Fundamentally, the FDS calls on agencies to modernize their data infrastructures. Unfortunately, many will find that difficult to achieve as they struggle with the sheer growth of data and its dispersal across a staggering range of locations. In the private sector, this challenge has spawned a number of advanced data management and data integration techniques that have proved to be a differentiator for leading-edge companies. However, in the public sector, many agencies rely on more traditional techniques for data integration, such as extract, transform and load (ETL) processes.
ETL tools are highly effective for moving large amounts of data from one repository to another, but because they run in scheduled batches, they cannot deliver data in real time. Also, they are extremely resource-dependent in that their scripts must be revised, re-tested and redeployed every time there is a change to a source system. They are also unable to accommodate many modern data sources, such as streaming and internet-of-things data, which are critical for AI development. Nor can they support unstructured sources such as social media feeds.
The power of logical data fabric
In recent years, a new strategy for data integration has surfaced — one that does not rely on the physical replication of data. Rather than physically collecting data into a new repository, analysts can logically and remotely connect to the data, leaving the source data in its existing location. This “logical data fabric” enables flexibly spreads across an organization’s data sources, providing seamless access to data consumers.
One of the most effective ways to implement logical data fabric is through a modern data integration and data management technology called data virtualization. DV is a natural fit for logical data fabric, because rather than physically replicating data into a new repository, DV provides real-time, virtualized views of the data, leaving the source data exactly where it is.

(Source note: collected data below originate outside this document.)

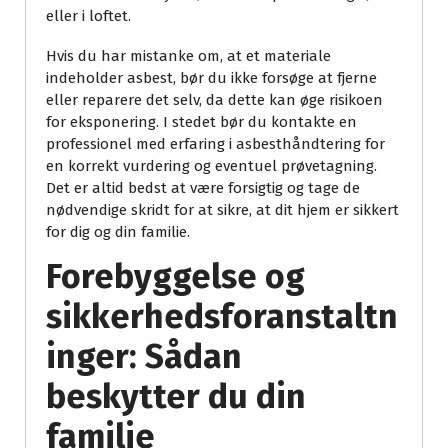
eller i loftet.
Hvis du har mistanke om, at et materiale
indeholder asbest, bør du ikke forsøge at fjerne
eller reparere det selv, da dette kan øge risikoen
for eksponering. I stedet bør du kontakte en
professionel med erfaring i asbesthåndtering for
en korrekt vurdering og eventuel prøvetagning.
Det er altid bedst at være forsigtig og tage de
nødvendige skridt for at sikre, at dit hjem er sikkert
for dig og din familie.
Forebyggelse og
sikkerhedsforanstaltn
inger: Sådan
beskytter du din
familie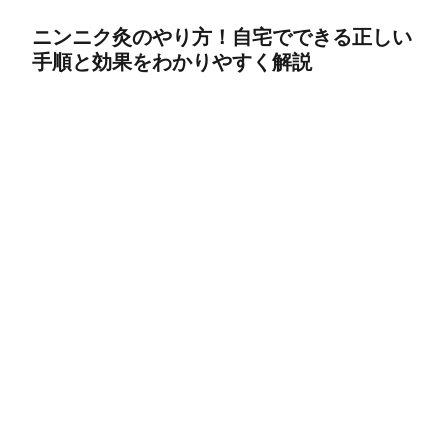
ニンニク灸のやり方！自宅でできる正しい
手順と効果をわかりやすく解説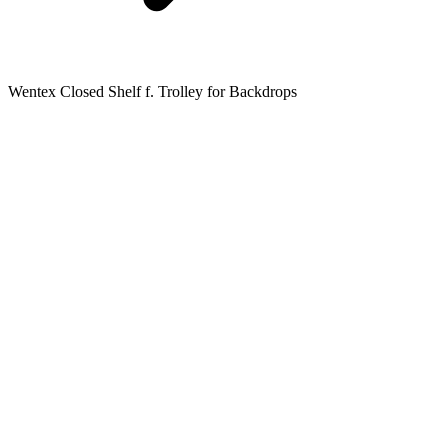
Wentex Closed Shelf f. Trolley for Backdrops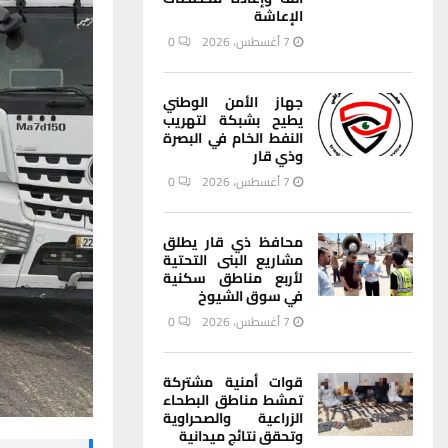
الإعاشة
7 أغسطس، 2026
0
جهاز الأمن الوطني
يطيح بشبكة لتهريب
النفط الخام في البصرة
وذي قار
7 أغسطس، 2026
0
محافظ ذي قار يطلق
مشاريع البنى التحتية
لأربع مناطق سكنية
في سوق الشيوخ
7 أغسطس، 2026
0
قوات أمنية مشتركة
تمشط مناطق البطحاء
الزراعية والصحراوية
وتحقق نتائج ميدانية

This means that agencies can gain all of the benefits of data integration without paying the costs of moving and housing the data or unnecessarily complicating their compliance efforts.

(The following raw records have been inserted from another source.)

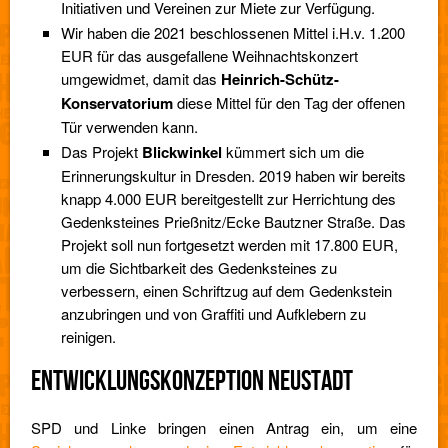
Initiativen und Vereinen zur Miete zur Verfügung.
Wir haben die 2021 beschlossenen Mittel i.H.v. 1.200
EUR für das ausgefallene Weihnachtskonzert
umgewidmet, damit das
Heinrich-Schütz-
Konservatorium
diese Mittel für den Tag der offenen
Tür verwenden kann.
Das Projekt
Blickwinkel
kümmert sich um die
Erinnerungskultur in Dresden. 2019 haben wir bereits
knapp 4.000 EUR bereitgestellt zur Herrichtung des
Gedenksteines Prießnitz/Ecke Bautzner Straße. Das
Projekt soll nun fortgesetzt werden mit 17.800 EUR,
um die Sichtbarkeit des Gedenksteines zu
verbessern, einen Schriftzug auf dem Gedenkstein
anzubringen und von Graffiti und Aufklebern zu
reinigen.
ENTWICKLUNGSKONZEPTION NEUSTADT
SPD und Linke bringen einen Antrag ein, um eine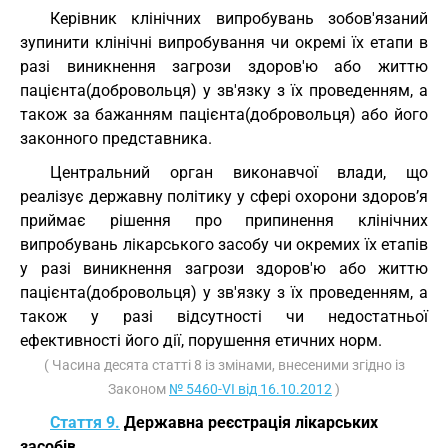
Керівник клінічних випробувань зобов'язаний
зупинити клінічні випробування чи окремі їх етапи в
разі виникнення загрози здоров'ю або життю
пацієнта(добровольця) у зв'язку з їх проведенням, а
також за бажанням пацієнта(добровольця) або його
законного представника.
Центральний орган виконавчої влади, що
реалізує державну політику у сфері охорони здоров’я
приймає рішення про припинення клінічних
випробувань лікарського засобу чи окремих їх етапів
у разі виникнення загрози здоров'ю або життю
пацієнта(добровольця) у зв'язку з їх проведенням, а
також у разі відсутності чи недостатньої
ефективності його дії, порушення етичних норм.
( Часина десята статті 8 із змінами, внесеними згідно із
Законом
№ 5460-VI від 16.10.2012
)
Стаття 9.
Державна реєстрація лікарських
засобів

Because DV accommodates existing infrastructure, it is relatively easy to implement, compared with other solutions. By providing data in real time from a variety of systems that are normally very difficult to integrate, such as transactional processing systems and cloud-based storage systems, DV can also support a wide variety of uses cases, including many of the recommendations in the FDS.

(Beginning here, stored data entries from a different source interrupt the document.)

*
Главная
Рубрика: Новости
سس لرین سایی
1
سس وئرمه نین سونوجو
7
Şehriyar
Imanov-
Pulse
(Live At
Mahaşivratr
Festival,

One Defense Department agency, for example, wanted to reduce its Oracle footprint and migrate the data to a Hadoop-based data lake to support its data warehouse modernization efforts. At the same time, officials wanted to combine their two data centers to support advanced analytics to help their personnel in the field. These types of projects tend to be time consuming and complex, due to the amount of data replication involved. They also tend to incur large storage costs. With DV, the agency was able to provide simultaneous access to both data centers, to the data warehouse and to the data lake during the transition. As a result, there was virtually no disruption to the data consumers while these changes were taking place.
The change also provided economic relief, as the agency was able to reduce its data integration expenses by 80%. Supported by the new data infrastructure, the agency can now respond up to 97% faster than it could using the previous infrastructure and can easily and securely embrace new cloud-based platforms and services. By implementing DV and, in turn reducing software/hardware storage costs and shortening the timeline for data warehouse modernization, the agency is saving millions per year.
Increasingly capable cloud technologies continue to challenge government agencies to glean immediate, actionable intelligence from their data, share it in a secure manner and leverage it to enable information flexibility and agility. In time, all federal agencies will find ways to realize the FDS goals, but leveraging a logical data fabric is a proven and successful place to start.